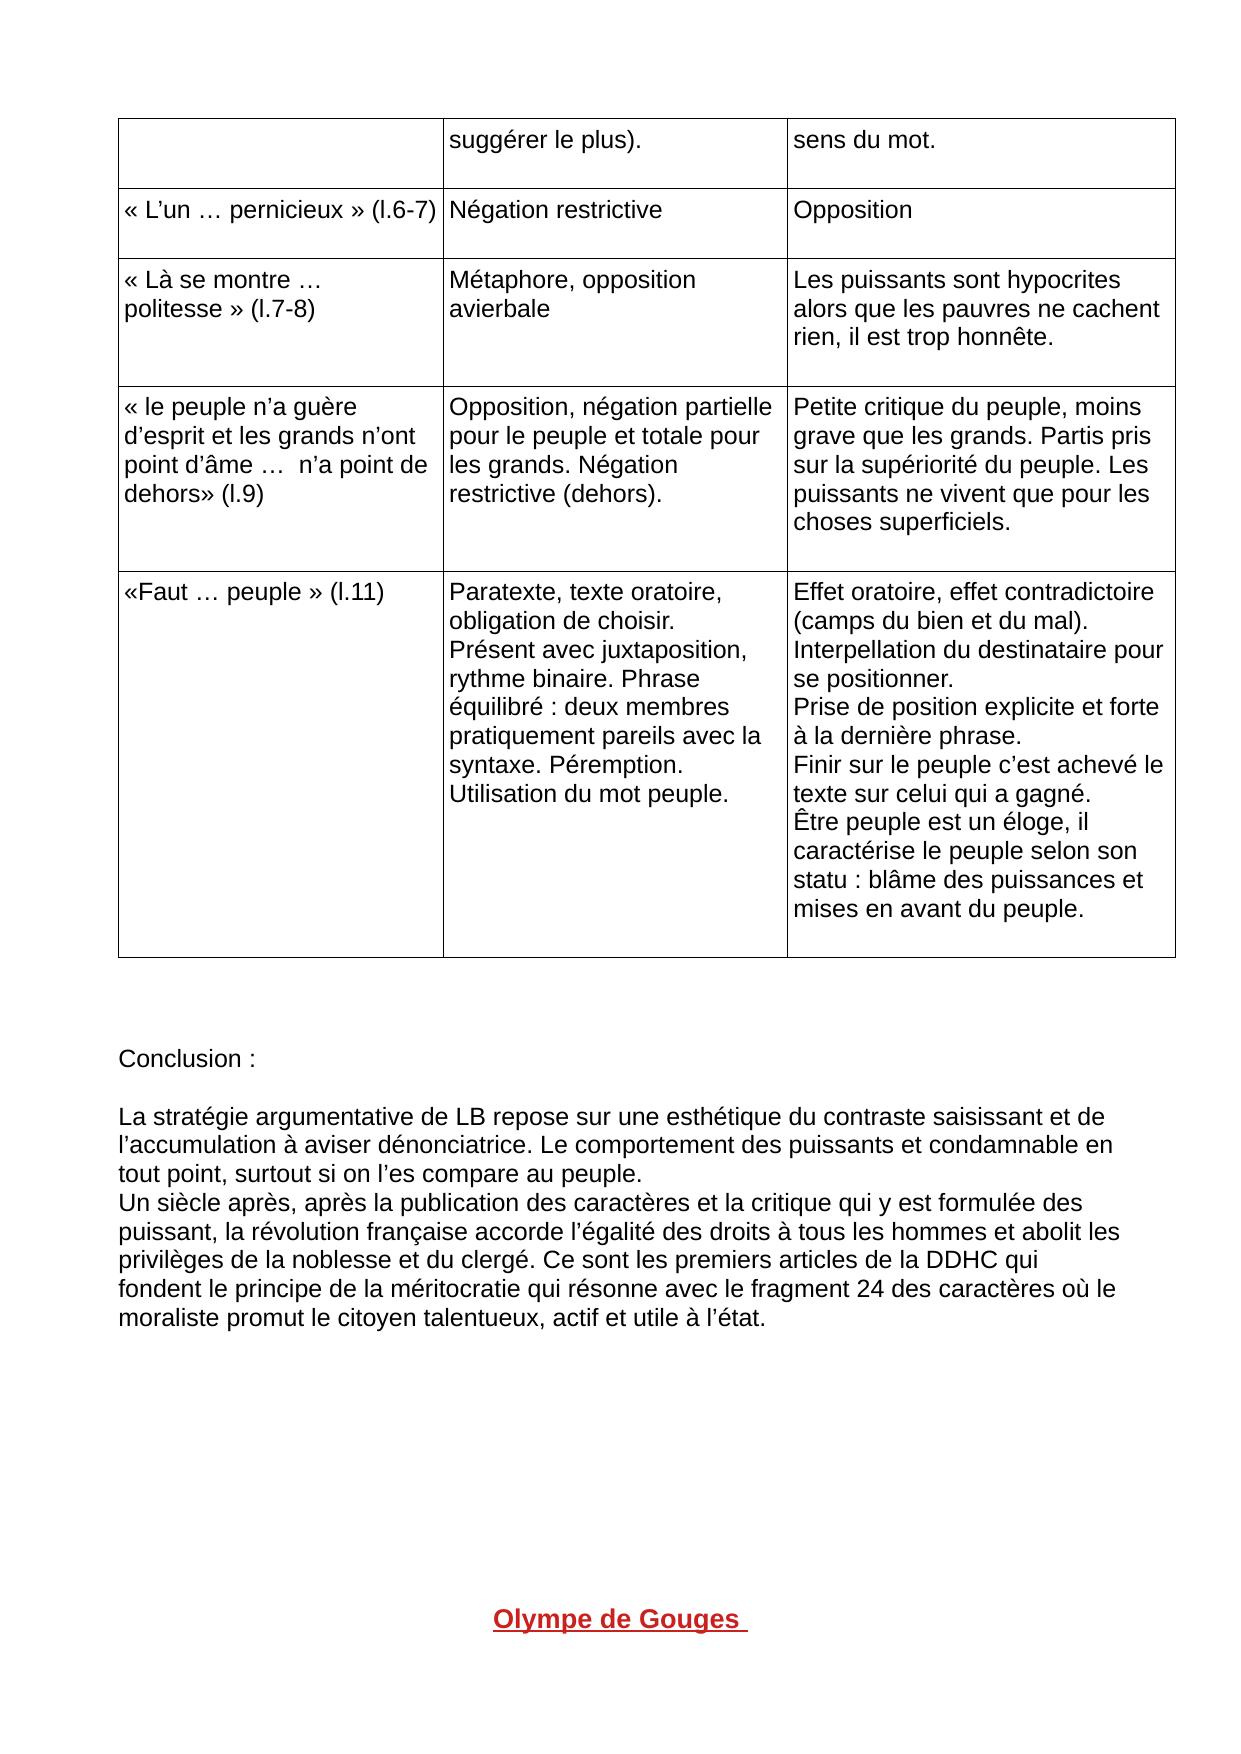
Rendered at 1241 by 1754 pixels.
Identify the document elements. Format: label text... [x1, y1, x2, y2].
---
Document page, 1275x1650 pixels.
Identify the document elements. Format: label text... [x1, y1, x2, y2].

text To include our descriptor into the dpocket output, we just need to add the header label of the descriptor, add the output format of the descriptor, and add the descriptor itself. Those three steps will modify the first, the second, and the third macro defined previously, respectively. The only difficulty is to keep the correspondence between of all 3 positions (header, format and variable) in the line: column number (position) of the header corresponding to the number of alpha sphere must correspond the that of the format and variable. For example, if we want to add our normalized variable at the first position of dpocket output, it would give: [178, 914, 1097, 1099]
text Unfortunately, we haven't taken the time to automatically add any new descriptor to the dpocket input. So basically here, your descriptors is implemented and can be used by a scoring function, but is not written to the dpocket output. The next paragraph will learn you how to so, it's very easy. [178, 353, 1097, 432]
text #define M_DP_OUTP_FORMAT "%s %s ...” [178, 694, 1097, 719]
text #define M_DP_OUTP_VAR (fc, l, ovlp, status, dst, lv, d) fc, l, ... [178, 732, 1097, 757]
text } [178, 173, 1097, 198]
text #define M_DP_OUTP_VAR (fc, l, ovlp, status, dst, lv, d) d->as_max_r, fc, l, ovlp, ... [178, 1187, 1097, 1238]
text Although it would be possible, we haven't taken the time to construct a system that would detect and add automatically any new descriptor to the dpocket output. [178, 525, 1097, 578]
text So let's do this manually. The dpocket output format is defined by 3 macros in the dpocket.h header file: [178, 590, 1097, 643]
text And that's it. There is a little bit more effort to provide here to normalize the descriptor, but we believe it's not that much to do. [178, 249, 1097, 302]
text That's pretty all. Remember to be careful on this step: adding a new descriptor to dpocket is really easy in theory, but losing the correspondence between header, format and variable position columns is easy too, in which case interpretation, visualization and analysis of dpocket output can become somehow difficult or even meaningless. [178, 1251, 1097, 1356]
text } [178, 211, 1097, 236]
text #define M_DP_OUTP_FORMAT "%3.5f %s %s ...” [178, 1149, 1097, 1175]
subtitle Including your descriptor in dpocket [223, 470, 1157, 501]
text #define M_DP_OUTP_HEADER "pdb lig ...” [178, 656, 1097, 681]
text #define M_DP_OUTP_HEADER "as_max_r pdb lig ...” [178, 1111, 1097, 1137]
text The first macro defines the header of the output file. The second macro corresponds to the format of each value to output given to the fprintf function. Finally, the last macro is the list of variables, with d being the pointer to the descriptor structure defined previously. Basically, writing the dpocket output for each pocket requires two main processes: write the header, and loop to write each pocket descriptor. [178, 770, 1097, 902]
* * *
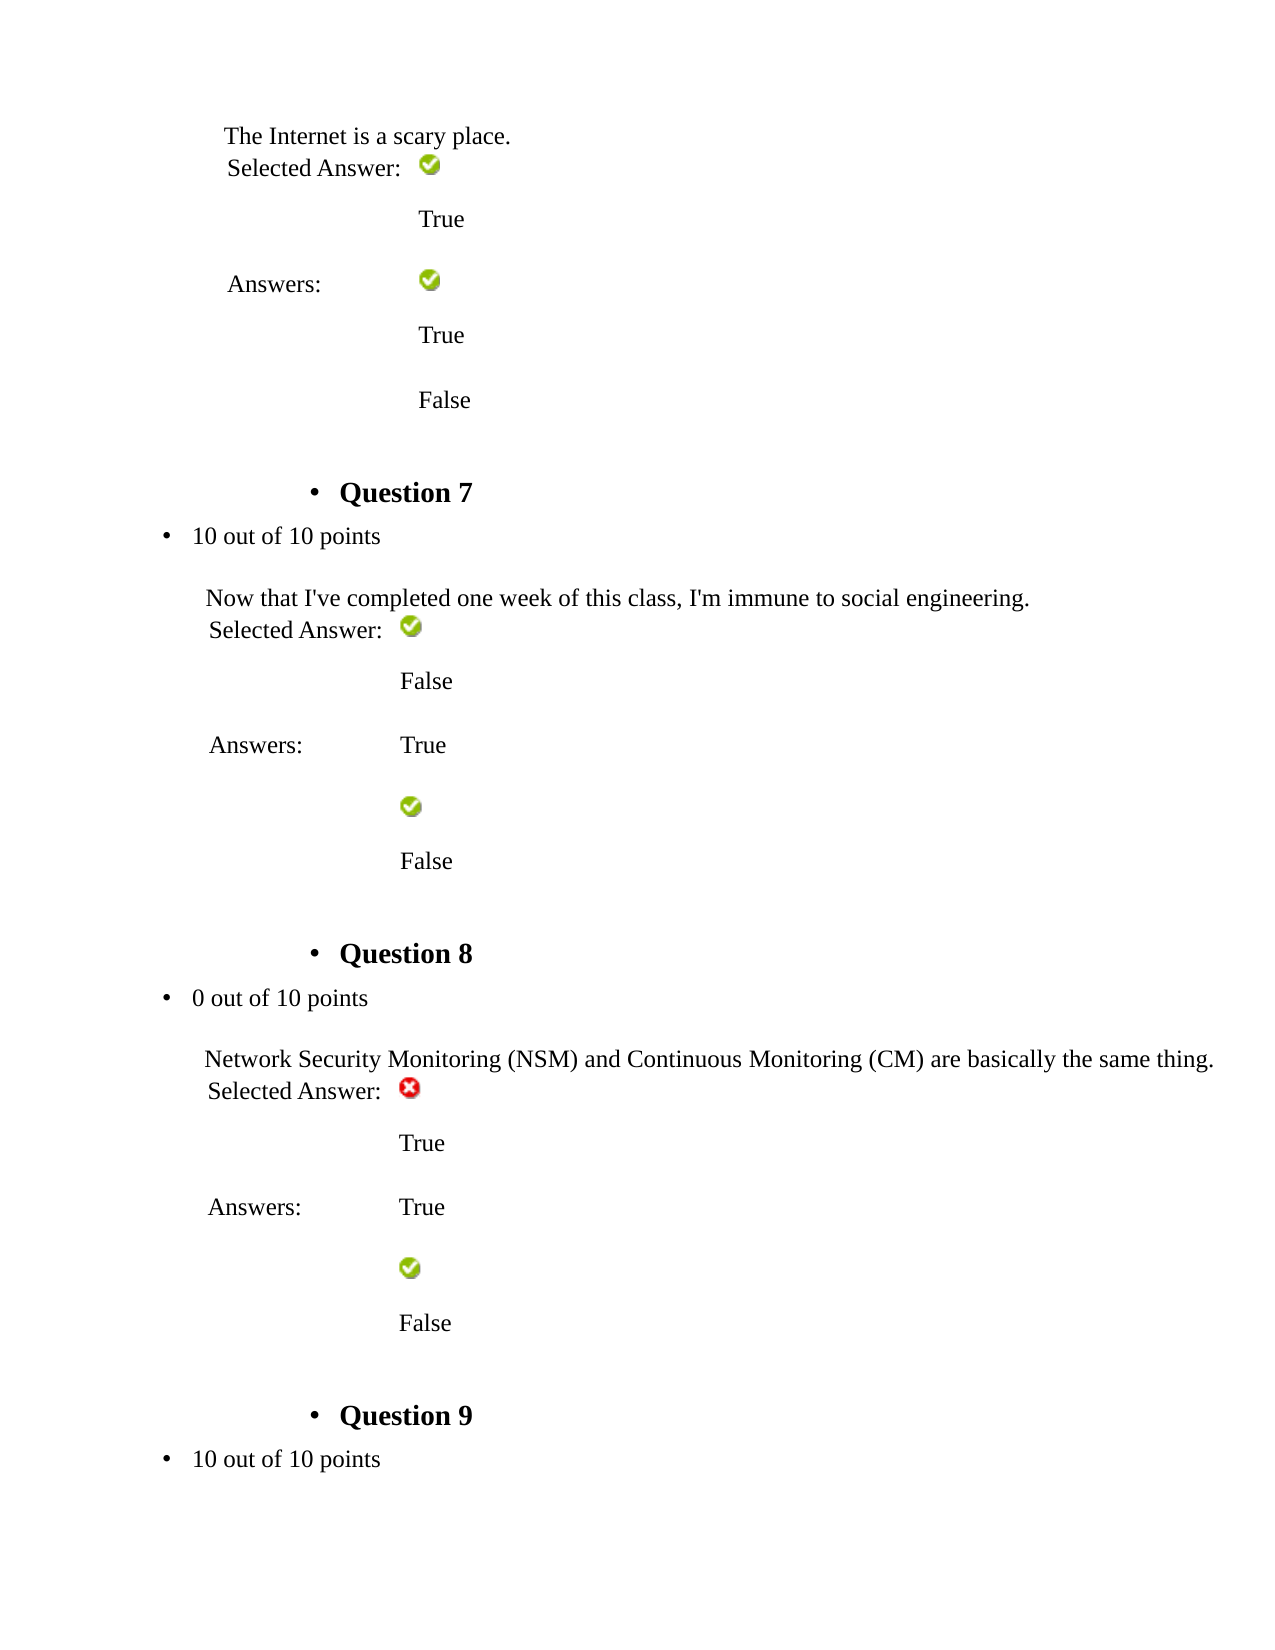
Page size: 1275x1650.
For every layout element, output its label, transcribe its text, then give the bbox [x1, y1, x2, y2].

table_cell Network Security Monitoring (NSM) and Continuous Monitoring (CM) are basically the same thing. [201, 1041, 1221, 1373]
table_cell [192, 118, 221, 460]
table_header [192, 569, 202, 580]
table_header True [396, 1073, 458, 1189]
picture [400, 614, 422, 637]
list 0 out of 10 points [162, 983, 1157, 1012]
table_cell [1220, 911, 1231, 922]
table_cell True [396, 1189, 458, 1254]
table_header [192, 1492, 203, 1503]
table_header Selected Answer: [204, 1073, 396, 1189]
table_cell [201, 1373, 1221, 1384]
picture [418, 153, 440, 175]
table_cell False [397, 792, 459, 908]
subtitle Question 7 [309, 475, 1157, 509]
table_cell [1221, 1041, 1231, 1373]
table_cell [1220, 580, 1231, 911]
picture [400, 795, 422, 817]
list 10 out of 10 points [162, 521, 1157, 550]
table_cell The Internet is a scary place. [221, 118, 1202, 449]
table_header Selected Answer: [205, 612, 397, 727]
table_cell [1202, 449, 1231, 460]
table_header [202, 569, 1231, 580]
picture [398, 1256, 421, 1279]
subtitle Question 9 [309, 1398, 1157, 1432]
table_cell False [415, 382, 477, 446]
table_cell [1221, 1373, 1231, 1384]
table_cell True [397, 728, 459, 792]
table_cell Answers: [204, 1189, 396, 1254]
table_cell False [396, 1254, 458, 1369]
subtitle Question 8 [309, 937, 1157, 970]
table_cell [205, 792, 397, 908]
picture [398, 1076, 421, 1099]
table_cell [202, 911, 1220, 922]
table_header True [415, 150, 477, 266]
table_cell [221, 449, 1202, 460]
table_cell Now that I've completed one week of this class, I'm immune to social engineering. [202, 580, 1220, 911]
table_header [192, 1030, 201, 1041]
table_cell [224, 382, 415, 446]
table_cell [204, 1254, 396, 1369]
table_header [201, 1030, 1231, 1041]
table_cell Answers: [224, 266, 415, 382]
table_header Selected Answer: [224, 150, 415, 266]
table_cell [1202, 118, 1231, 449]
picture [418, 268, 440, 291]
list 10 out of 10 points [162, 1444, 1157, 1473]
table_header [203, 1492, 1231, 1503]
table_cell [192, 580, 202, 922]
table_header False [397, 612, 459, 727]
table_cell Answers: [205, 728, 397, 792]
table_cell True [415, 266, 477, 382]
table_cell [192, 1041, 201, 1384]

__To be done__: Rewrite the stretch from "Document page, 1275x1650 pixels." through "text Although it" with every "dpocket" changed to "fpocket" and nothing else altered.

__Right answer__:
Document page, 1275x1650 pixels.
Identify the document elements. Format: label text... [x1, y1, x2, y2].

text To include our descriptor into the fpocket output, we just need to add the header label of the descriptor, add the output format of the descriptor, and add the descriptor itself. Those three steps will modify the first, the second, and the third macro defined previously, respectively. The only difficulty is to keep the correspondence between of all 3 positions (header, format and variable) in the line: column number (position) of the header corresponding to the number of alpha sphere must correspond the that of the format and variable. For example, if we want to add our normalized variable at the first position of fpocket output, it would give: [178, 914, 1097, 1099]
text Unfortunately, we haven't taken the time to automatically add any new descriptor to the fpocket input. So basically here, your descriptors is implemented and can be used by a scoring function, but is not written to the fpocket output. The next paragraph will learn you how to so, it's very easy. [178, 353, 1097, 432]
text #define M_DP_OUTP_FORMAT "%s %s ...” [178, 694, 1097, 719]
text #define M_DP_OUTP_VAR (fc, l, ovlp, status, dst, lv, d) fc, l, ... [178, 732, 1097, 757]
text } [178, 173, 1097, 198]
text #define M_DP_OUTP_VAR (fc, l, ovlp, status, dst, lv, d) d->as_max_r, fc, l, ovlp, ... [178, 1187, 1097, 1238]
text Although it would be possible, we haven't taken the time to construct a system that would detect and add automatically any new descriptor to the fpocket output. [178, 525, 1097, 578]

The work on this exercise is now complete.